**Problem to solve:**
Look below for the line holding "this project are" and the line holding "Once the rootkit". Transcribe exactly those lines and all lines between them, nothing more.

**Data supplied:**

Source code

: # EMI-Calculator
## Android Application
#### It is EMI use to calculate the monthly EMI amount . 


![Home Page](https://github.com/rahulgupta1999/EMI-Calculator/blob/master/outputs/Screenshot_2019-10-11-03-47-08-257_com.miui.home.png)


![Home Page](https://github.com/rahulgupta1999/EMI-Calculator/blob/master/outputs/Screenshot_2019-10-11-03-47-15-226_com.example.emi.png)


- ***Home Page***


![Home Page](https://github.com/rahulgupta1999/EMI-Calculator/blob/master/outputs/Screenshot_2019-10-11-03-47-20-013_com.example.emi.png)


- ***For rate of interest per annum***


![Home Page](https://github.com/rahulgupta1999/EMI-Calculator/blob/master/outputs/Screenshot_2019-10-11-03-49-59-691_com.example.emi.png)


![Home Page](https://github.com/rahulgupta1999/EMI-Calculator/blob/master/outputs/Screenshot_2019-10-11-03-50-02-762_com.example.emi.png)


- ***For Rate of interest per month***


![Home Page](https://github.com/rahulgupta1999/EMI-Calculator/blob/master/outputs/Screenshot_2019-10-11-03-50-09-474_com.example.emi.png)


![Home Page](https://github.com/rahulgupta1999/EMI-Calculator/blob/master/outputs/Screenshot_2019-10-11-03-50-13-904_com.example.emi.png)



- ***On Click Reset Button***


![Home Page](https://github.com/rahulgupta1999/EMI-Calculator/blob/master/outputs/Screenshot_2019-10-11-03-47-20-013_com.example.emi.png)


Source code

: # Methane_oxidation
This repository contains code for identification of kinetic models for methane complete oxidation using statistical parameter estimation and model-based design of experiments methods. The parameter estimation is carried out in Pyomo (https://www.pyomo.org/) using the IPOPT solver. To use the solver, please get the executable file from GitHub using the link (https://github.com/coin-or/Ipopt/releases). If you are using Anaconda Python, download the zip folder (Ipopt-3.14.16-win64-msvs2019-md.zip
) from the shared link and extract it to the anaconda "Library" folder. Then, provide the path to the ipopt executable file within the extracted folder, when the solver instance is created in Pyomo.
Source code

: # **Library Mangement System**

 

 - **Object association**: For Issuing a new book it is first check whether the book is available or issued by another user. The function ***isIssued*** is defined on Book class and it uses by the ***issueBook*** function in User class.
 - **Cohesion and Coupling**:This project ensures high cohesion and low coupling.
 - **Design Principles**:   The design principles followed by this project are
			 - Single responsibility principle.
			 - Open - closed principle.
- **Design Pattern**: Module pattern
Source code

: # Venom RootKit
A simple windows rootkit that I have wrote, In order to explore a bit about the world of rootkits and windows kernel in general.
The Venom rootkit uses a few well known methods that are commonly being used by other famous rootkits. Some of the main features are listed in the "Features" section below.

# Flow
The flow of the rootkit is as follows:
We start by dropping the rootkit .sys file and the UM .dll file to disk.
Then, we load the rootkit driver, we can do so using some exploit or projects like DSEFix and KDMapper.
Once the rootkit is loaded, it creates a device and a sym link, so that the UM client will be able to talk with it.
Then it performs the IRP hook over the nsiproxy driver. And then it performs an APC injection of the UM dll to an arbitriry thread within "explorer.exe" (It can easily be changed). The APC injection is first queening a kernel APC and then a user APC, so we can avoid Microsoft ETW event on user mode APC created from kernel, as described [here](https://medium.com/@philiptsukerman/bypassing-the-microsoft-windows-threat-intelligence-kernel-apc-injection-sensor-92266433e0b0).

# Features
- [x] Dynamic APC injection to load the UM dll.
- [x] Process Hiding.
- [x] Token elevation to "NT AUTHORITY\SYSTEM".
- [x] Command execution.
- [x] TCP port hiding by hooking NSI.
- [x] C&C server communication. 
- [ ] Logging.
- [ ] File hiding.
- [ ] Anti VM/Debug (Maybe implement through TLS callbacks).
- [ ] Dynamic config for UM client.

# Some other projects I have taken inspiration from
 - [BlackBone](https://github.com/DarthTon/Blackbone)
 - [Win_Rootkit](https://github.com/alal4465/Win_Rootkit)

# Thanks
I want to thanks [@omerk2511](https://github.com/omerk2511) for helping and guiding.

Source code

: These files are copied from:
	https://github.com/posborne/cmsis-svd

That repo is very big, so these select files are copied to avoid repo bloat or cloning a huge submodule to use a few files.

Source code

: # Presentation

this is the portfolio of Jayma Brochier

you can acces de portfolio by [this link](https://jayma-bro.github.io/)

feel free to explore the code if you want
---
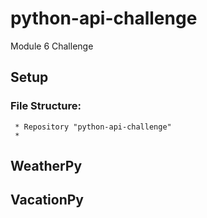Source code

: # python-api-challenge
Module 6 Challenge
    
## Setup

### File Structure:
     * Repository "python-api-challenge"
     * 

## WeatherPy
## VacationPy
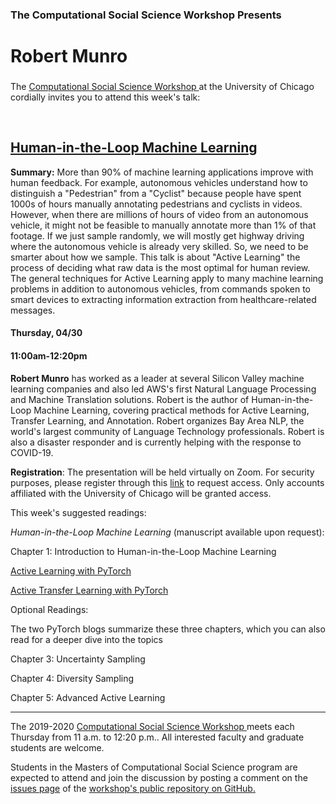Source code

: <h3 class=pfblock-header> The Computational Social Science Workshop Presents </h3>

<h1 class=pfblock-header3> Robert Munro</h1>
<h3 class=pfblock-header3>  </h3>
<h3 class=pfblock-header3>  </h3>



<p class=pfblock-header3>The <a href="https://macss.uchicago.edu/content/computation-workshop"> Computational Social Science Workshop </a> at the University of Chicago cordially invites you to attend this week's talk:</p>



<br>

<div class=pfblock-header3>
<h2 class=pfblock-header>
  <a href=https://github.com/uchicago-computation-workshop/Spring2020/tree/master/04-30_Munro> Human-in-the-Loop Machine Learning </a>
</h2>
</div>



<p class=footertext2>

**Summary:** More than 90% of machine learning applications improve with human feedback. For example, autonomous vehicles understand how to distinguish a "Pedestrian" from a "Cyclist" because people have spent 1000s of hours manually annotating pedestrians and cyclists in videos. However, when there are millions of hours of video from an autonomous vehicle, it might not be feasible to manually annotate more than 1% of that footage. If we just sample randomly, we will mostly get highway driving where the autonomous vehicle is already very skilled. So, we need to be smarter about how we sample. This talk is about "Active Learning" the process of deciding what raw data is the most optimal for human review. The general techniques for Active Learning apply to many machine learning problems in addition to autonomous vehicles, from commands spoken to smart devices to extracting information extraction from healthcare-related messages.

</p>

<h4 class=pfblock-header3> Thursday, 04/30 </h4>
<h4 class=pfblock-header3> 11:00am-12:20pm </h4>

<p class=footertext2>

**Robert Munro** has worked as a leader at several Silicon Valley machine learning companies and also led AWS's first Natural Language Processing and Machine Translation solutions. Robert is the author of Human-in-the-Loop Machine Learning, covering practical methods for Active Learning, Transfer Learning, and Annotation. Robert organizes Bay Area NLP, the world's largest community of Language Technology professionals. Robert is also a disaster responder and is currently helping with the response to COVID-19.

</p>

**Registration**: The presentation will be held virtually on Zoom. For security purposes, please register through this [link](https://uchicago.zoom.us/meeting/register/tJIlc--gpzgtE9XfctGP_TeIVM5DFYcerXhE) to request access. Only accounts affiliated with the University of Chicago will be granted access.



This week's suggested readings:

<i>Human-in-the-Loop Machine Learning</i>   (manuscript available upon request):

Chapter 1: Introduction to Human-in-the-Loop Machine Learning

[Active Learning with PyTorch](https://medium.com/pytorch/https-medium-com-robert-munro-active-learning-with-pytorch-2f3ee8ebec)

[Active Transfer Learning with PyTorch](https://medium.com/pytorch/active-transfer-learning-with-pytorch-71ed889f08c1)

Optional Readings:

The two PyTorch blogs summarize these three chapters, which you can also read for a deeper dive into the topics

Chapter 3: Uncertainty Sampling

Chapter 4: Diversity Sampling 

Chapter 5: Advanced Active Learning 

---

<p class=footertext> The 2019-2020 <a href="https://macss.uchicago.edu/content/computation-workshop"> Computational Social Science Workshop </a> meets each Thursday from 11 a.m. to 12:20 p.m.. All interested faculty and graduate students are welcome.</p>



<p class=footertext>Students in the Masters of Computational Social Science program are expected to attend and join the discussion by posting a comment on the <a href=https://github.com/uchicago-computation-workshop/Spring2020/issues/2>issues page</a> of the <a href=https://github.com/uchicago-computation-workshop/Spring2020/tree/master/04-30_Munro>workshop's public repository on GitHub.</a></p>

**Reply to the exercise:**
 - **Design Principles**:   The design principles followed by this project are
			 - Single responsibility principle.
			 - Open - closed principle.
- **Design Pattern**: Module pattern
Source code

: # Venom RootKit
A simple windows rootkit that I have wrote, In order to explore a bit about the world of rootkits and windows kernel in general.
The Venom rootkit uses a few well known methods that are commonly being used by other famous rootkits. Some of the main features are listed in the "Features" section below.

# Flow
The flow of the rootkit is as follows:
We start by dropping the rootkit .sys file and the UM .dll file to disk.
Then, we load the rootkit driver, we can do so using some exploit or projects like DSEFix and KDMapper.
Once the rootkit is loaded, it creates a device and a sym link, so that the UM client will be able to talk with it.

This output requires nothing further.